To-do list:
[1] Answer these questions about the passage on the felled tree:
(a) What size are the bore holes radiating out at 3 o'clock?
(b) What happened to the main trunk when it was set down with the crane?
(c) What was holding the two halves of the trunk together?
[2] Can you write out the passage on the felled tree word for word, from "Yup, it was" up to and including "through the middle?"?

Yup, it was a big tree.

Click to embiggen. Don't try to count rings in the picture; it's not really possible with the chainsaw marks. As this and the next image show, the tree's time had most definitely come. All the dark area in this image is wet and rotten wood. There are a couple of obvious cracks, and radiating out at 3 o'clock are pencil-sized bore holes from goodness knows what. Are those roots coming up through the middle?

What you see here is what remains of the main trunk. The picture shows the bottom end. See how it's in two pieces? Yup, that's because it split on its own when they set it down with the crane. There was essentially nothing holding the two halves together save for a network of roots that sprouted deep within the split and cascaded downward. The split clearly got started ages ago, and the tree's been trying to back-fill ever since. My arborist informed me that the tree probably shouldn't have been able to stay up as long as it did.

Available data:
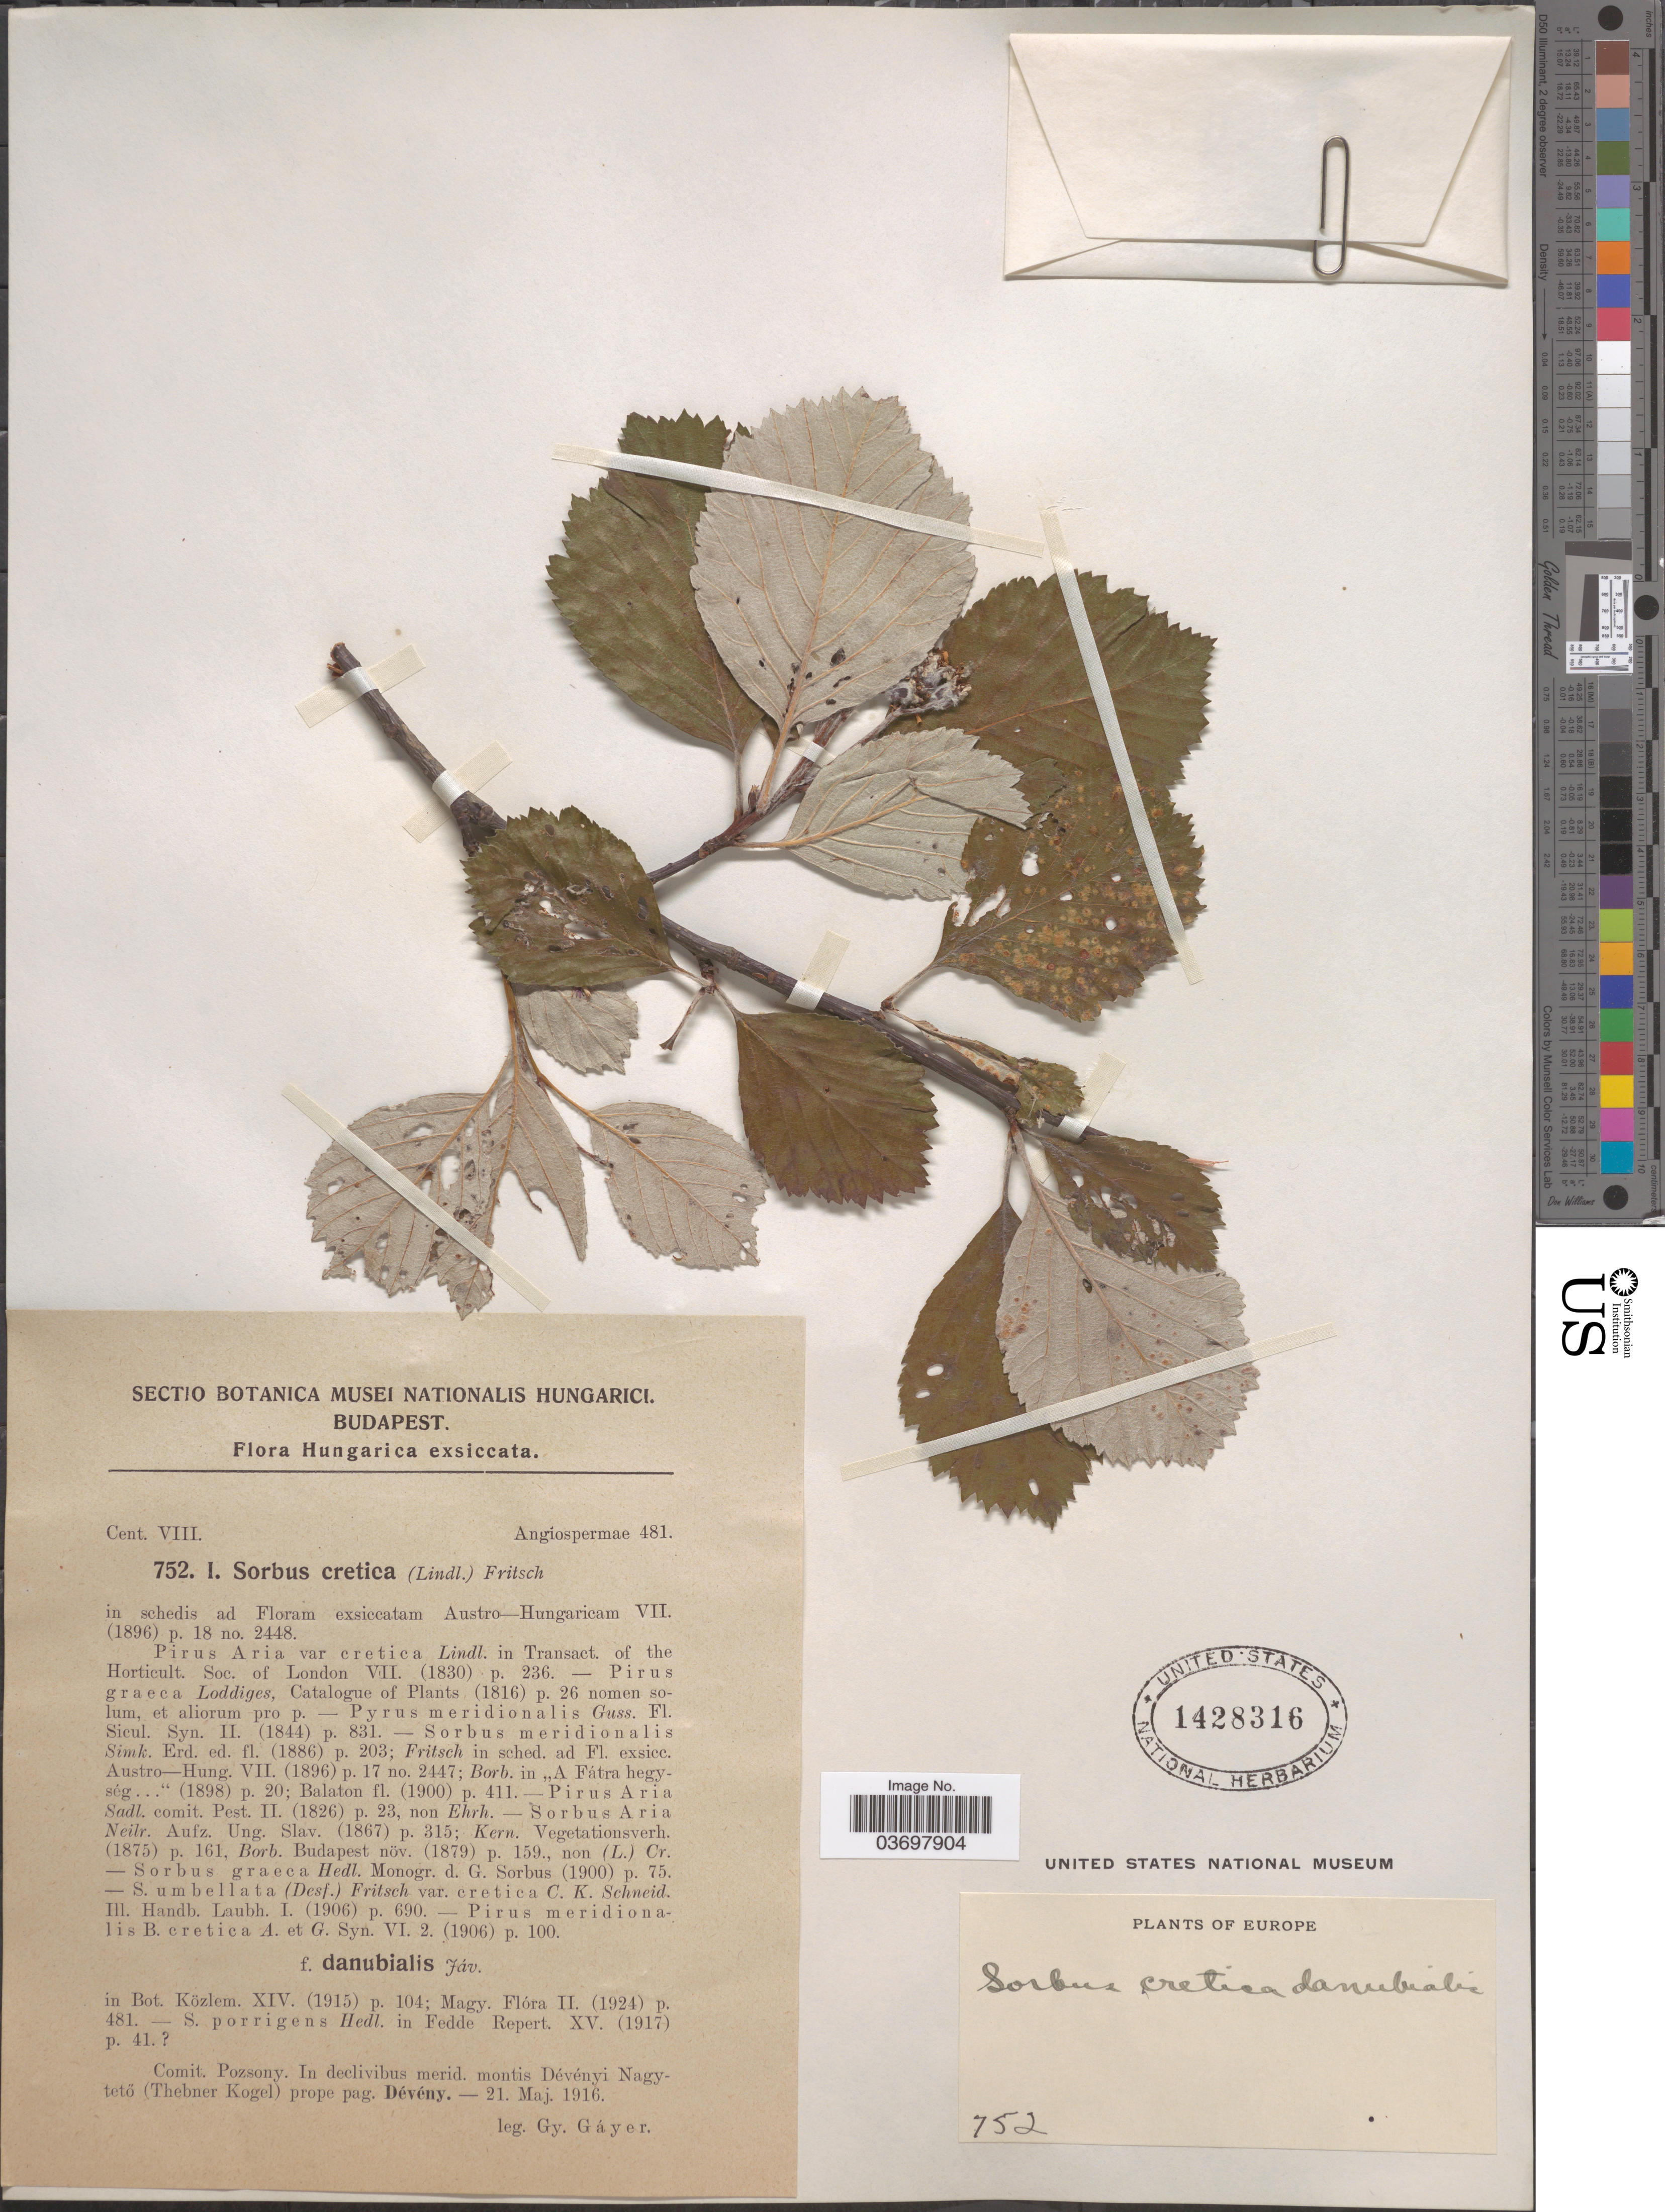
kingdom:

Results for each task:
[1]
(a) Pencil-sized.
(b) It split into two pieces on its own.
(c) Essentially nothing except a network of roots that sprouted deep within the split and cascaded downward.

[2]
Yup, it was a big tree.

Click to embiggen. Don't try to count rings in the picture; it's not really possible with the chainsaw marks. As this and the next image show, the tree's time had most definitely come. All the dark area in this image is wet and rotten wood. There are a couple of obvious cracks, and radiating out at 3 o'clock are pencil-sized bore holes from goodness knows what. Are those roots coming up through the middle?